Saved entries
....

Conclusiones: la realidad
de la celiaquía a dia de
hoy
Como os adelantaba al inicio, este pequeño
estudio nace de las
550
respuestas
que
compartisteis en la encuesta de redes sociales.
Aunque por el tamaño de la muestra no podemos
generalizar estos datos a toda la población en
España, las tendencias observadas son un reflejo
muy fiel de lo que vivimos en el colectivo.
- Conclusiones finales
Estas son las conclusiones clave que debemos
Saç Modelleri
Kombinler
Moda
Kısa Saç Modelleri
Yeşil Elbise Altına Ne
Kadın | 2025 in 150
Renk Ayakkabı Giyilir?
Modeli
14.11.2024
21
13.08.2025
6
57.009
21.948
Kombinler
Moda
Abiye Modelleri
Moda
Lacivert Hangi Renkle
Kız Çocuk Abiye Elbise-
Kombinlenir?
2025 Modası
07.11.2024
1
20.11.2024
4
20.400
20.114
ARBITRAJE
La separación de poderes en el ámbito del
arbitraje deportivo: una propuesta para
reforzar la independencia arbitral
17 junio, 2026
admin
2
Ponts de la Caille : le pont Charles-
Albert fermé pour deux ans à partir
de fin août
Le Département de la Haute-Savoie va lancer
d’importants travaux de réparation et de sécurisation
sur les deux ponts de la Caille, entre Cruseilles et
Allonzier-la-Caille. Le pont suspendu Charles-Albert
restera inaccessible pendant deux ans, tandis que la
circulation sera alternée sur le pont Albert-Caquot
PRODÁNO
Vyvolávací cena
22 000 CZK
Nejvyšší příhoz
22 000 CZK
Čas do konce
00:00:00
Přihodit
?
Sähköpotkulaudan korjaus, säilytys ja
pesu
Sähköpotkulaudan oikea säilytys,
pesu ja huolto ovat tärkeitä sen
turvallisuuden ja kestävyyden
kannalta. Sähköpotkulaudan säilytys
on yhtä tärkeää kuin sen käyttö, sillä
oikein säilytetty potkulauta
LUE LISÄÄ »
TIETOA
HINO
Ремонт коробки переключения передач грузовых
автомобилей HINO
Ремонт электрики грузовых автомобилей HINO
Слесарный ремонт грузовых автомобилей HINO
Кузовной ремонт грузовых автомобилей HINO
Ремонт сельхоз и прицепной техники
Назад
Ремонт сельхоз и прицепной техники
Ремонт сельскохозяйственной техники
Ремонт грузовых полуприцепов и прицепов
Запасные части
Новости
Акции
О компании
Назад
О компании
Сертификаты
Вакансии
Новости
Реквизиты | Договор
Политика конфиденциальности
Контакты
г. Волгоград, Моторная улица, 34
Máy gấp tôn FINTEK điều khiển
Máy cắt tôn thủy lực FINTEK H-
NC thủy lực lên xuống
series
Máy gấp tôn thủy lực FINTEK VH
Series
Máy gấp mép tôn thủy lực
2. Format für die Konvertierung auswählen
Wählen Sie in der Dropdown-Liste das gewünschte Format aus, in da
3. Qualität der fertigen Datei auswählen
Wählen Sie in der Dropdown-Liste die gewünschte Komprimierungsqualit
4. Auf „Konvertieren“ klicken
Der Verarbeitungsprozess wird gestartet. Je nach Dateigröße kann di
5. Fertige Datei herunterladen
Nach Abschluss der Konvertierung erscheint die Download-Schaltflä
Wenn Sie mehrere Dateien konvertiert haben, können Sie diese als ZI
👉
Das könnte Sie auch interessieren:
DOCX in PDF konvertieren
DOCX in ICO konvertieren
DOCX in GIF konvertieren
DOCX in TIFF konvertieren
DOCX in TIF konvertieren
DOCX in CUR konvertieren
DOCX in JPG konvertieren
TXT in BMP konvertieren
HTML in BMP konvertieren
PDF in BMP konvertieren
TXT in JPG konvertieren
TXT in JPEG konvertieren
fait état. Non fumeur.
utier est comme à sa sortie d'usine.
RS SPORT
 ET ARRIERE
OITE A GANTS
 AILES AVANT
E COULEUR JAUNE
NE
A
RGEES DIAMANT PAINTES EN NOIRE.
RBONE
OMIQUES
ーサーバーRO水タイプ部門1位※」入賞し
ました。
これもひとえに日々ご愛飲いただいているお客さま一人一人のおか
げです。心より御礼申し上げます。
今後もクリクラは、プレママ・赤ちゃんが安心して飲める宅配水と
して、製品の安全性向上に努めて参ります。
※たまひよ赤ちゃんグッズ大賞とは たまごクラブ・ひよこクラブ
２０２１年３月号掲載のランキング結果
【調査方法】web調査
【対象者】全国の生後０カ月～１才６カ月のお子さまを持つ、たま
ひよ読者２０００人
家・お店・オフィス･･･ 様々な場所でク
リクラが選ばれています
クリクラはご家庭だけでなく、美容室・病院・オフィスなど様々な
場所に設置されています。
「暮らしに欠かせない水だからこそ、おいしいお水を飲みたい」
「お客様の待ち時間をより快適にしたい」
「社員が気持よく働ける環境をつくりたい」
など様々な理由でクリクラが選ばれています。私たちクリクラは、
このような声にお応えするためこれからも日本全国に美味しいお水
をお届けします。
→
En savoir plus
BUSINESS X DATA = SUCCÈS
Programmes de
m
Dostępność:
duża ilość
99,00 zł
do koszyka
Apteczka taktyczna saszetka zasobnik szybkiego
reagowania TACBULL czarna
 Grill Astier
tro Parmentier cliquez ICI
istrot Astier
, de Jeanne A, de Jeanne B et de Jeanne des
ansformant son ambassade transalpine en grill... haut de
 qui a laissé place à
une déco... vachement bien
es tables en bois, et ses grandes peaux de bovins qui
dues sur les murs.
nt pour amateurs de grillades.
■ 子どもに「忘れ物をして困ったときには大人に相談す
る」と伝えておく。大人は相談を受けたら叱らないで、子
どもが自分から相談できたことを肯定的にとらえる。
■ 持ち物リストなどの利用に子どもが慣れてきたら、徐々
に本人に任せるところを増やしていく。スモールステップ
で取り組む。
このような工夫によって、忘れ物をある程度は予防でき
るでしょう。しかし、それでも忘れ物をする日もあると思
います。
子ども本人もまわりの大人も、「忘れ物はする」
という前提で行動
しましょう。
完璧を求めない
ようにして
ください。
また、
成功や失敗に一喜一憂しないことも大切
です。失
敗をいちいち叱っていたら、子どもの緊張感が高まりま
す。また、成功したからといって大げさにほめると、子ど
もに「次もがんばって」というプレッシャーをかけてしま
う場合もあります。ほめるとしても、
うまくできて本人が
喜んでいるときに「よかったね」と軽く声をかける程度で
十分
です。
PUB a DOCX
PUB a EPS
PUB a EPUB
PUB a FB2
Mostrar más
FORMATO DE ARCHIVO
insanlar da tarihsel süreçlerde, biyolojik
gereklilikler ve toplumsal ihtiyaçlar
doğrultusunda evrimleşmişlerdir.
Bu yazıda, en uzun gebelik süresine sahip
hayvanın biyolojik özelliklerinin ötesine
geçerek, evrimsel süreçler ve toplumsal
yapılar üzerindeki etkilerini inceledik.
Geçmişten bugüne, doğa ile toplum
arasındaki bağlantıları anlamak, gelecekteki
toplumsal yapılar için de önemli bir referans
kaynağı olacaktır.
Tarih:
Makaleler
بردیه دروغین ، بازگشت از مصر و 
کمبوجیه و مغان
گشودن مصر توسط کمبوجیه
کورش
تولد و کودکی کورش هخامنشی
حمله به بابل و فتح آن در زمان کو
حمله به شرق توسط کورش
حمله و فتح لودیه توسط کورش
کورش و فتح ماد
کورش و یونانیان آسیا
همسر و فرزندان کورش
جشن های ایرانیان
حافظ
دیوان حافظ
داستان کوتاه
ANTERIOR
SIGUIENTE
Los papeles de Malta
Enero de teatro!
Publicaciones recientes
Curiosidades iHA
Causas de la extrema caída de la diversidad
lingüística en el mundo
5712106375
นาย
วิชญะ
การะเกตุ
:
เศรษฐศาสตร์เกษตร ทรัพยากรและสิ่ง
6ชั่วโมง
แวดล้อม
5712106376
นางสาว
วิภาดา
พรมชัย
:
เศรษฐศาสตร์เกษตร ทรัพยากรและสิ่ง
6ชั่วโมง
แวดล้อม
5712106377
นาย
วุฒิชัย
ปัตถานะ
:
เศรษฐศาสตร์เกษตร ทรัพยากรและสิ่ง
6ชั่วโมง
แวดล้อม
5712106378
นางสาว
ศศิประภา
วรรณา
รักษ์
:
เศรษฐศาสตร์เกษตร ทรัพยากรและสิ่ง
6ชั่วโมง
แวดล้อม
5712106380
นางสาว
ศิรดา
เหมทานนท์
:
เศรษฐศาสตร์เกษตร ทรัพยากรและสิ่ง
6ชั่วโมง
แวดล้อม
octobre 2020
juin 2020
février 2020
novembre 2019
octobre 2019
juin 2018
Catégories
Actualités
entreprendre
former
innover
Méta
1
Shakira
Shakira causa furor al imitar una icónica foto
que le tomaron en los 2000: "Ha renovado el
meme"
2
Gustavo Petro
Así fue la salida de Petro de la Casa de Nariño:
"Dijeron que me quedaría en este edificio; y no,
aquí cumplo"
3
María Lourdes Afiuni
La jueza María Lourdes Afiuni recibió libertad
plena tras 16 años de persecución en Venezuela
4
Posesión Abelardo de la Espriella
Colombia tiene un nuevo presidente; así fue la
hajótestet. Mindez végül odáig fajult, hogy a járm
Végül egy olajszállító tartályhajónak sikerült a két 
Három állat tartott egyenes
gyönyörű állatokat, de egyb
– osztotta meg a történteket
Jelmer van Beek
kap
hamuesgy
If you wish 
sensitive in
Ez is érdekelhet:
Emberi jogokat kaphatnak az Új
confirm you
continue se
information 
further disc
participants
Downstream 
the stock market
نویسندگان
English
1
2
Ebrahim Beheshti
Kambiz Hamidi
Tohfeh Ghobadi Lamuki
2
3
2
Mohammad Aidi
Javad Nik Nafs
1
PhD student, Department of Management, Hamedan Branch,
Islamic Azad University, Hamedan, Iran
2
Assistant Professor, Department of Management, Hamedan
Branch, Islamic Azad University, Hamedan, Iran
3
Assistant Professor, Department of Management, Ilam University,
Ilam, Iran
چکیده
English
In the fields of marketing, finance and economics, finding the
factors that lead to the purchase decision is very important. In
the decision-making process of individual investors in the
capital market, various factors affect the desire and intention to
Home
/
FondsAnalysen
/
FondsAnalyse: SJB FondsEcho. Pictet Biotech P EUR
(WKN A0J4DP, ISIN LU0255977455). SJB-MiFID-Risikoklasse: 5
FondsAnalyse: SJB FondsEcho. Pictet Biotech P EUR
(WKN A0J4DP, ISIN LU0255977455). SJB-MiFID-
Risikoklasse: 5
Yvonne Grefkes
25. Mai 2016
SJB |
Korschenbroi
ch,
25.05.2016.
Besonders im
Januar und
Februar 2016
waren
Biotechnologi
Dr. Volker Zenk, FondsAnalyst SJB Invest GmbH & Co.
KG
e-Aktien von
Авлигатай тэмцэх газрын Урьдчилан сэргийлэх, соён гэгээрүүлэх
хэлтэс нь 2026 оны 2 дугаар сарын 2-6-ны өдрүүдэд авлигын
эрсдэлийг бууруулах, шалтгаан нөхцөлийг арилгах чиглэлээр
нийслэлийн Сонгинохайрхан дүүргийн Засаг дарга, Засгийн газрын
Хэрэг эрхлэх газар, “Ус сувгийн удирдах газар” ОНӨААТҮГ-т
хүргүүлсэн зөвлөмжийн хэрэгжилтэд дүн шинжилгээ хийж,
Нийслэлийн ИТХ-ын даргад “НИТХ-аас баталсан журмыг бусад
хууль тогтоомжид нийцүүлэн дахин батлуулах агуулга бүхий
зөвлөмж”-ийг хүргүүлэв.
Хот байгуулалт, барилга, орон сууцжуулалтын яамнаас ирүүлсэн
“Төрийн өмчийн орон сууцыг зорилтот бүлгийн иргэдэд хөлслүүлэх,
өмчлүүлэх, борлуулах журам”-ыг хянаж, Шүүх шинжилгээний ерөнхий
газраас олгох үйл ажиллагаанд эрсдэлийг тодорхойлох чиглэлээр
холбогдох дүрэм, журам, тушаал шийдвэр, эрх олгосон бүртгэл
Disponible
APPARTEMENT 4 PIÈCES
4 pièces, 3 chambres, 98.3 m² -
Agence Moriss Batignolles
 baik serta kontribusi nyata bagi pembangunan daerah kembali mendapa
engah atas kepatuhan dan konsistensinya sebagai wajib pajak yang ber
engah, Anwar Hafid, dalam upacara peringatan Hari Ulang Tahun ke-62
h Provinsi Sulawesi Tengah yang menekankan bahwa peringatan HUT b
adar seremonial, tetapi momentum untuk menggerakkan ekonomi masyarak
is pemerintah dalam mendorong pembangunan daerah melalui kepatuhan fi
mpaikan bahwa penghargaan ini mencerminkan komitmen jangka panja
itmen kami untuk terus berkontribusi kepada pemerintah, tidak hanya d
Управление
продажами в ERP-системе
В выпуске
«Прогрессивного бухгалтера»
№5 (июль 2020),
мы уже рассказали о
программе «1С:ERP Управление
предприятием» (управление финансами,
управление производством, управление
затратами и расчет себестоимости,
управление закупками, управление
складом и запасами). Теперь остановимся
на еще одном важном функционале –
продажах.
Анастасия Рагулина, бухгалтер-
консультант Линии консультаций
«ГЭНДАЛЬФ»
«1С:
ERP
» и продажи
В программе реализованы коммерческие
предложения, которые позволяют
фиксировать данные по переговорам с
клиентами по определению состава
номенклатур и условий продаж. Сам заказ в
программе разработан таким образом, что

....

To-do item
Only lines that contain the string "Petro" count; pick each one out of the records and copy it.

Task output
Gustavo Petro
Así fue la salida de Petro de la Casa de Nariño:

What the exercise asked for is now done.